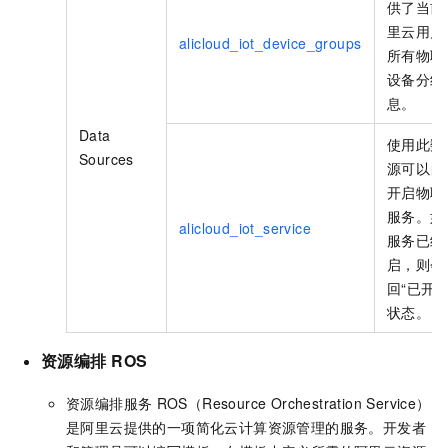
供了当前
里云用户
alicloud_iot_device_groups
所有物联
设备分组
息。
Data
使用此数
Sources
源可以自
开启物联
服务。如
alicloud_iot_service
服务已经
启，则会
回“已开启
状态。
资源编排
ROS
资源编排服务
ROS（Resource Orchestration Service）
是阿里云提供的一项简化云计算资源管理的服务。开发者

──────────────────────────────

» **Task statement**
Give every line of the listing above again, exactly, with no images.

» **Finished exercise**
供了当前
里云用户
alicloud_iot_device_groups
所有物联
设备分组
息。
Data
使用此数
Sources
源可以自
开启物联
服务。如
alicloud_iot_service
服务已经
启，则会
回“已开启
状态。
资源编排
ROS
资源编排服务
ROS（Resource Orchestration Service）
是阿里云提供的一项简化云计算资源管理的服务。开发者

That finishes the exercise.